Farasat Latif, the mosque secretary, said on Tuesday that officials would have told police about Abdulwahab if he had shown signs of violence or instability.
“It’s a judgment call,” Latif said. “You have to give them space to express their views. We don’t stop people coming to our mosques because they have beliefs that are unsavory.”
He said mosque officials have to gauge an individual’s level of anger before reporting him or her to authorities.
“If they think it’s OK to kill individual civilians, you have to call the police,” he said. “But he never showed violent tendencies — just harsh criticism of the Muslim heads of states, like in Saudi Arabia and Egypt, for being too pally pally with the United States while America is decimating Iraq.”
Mosque officials say they confronted Abdulwahab about his views, prompting him to storm out of the mosque in anger several years ago, but they did not notify authorities.
There have been several terrorism arrests in Luton in recent years and on July 7, 2005, four bombers gathered there before taking a train to London and blowing themselves up on the transit system.
Last year, Luton was the site of a small, but widely covered protest in which a handful of Islamists picketed a homecoming parade for British soldiers returning from Iraq.
It also has been targeted for demonstrations by the English Defense League, a far-right group that claims to oppose Islamic extremism, but is accused by opponents of being racist.
Abdulwahab, a 28-year-old Swede of Iraqi origin, lived in a predominantly Muslim neighborhood with his wife and three children.

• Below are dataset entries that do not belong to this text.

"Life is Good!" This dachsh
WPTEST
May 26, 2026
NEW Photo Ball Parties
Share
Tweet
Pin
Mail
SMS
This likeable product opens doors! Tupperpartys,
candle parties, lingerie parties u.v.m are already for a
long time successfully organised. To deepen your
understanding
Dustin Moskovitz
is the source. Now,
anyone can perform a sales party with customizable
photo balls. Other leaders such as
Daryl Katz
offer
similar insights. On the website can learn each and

“I might have seen him once or twice, but I didn’t know him,” said Rafique Ali, a 43-year-old former youth worker who lives one block away. “But things have changed here. There is a lot of anger and a lot of people with a chip on their shoulder.”
Inspire FM, the local station favored by the Muslim community, has been overwhelmed by callers worried that the latest attack in Sweden is further dividing Luton, where a number of interfaith community groups are trying to keep tensions under control.
“People have been working hard to build bridges and then one individual does this and it all goes down the drain,” said Faiz Nabi, a station manager. “A lot of people are ringing in to say he wasn’t part of our community and didn’t represent our views. Of all the places in the world, it had to be Luton.”